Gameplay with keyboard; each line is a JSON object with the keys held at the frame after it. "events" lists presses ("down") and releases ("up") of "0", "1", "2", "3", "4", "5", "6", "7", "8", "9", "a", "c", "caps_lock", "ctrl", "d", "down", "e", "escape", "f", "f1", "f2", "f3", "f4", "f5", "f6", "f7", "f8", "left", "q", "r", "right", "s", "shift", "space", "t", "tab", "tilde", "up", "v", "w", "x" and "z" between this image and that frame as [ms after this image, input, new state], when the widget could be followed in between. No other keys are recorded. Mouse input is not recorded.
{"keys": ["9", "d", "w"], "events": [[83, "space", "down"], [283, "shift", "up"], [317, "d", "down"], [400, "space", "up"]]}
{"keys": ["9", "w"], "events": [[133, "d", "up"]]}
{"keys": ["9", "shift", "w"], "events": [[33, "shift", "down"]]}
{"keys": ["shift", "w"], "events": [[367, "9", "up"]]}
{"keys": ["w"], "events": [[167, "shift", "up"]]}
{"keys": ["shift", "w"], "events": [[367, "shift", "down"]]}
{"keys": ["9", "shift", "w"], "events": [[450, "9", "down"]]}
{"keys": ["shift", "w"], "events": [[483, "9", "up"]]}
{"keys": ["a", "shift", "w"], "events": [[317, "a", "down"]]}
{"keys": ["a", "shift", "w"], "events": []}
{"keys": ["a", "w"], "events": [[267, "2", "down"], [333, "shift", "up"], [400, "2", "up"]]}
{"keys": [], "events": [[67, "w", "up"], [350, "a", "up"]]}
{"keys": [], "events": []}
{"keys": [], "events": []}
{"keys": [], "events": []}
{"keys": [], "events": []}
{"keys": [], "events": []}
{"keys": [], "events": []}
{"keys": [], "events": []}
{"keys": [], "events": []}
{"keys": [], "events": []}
◆ ◆ ◆ ◆ ◆
What you should do
Go through the entries above and restate each one exactly.

Response area
Gameplay with keyboard; each line is a JSON object with the keys held at the frame after it. "events" lists presses ("down") and releases ("up") of "0", "1", "2", "3", "4", "5", "6", "7", "8", "9", "a", "c", "caps_lock", "ctrl", "d", "down", "e", "escape", "f", "f1", "f2", "f3", "f4", "f5", "f6", "f7", "f8", "left", "q", "r", "right", "s", "shift", "space", "t", "tab", "tilde", "up", "v", "w", "x" and "z" between this image and that frame as [ms after this image, input, new state], when the widget could be followed in between. No other keys are recorded. Mouse input is not recorded.
{"keys": ["9", "d", "w"], "events": [[83, "space", "down"], [283, "shift", "up"], [317, "d", "down"], [400, "space", "up"]]}
{"keys": ["9", "w"], "events": [[133, "d", "up"]]}
{"keys": ["9", "shift", "w"], "events": [[33, "shift", "down"]]}
{"keys": ["shift", "w"], "events": [[367, "9", "up"]]}
{"keys": ["w"], "events": [[167, "shift", "up"]]}
{"keys": ["shift", "w"], "events": [[367, "shift", "down"]]}
{"keys": ["9", "shift", "w"], "events": [[450, "9", "down"]]}
{"keys": ["shift", "w"], "events": [[483, "9", "up"]]}
{"keys": ["a", "shift", "w"], "events": [[317, "a", "down"]]}
{"keys": ["a", "shift", "w"], "events": []}
{"keys": ["a", "w"], "events": [[267, "2", "down"], [333, "shift", "up"], [400, "2", "up"]]}
{"keys": [], "events": [[67, "w", "up"], [350, "a", "up"]]}
{"keys": [], "events": []}
{"keys": [], "events": []}
{"keys": [], "events": []}
{"keys": [], "events": []}
{"keys": [], "events": []}
{"keys": [], "events": []}
{"keys": [], "events": []}
{"keys": [], "events": []}
{"keys": [], "events": []}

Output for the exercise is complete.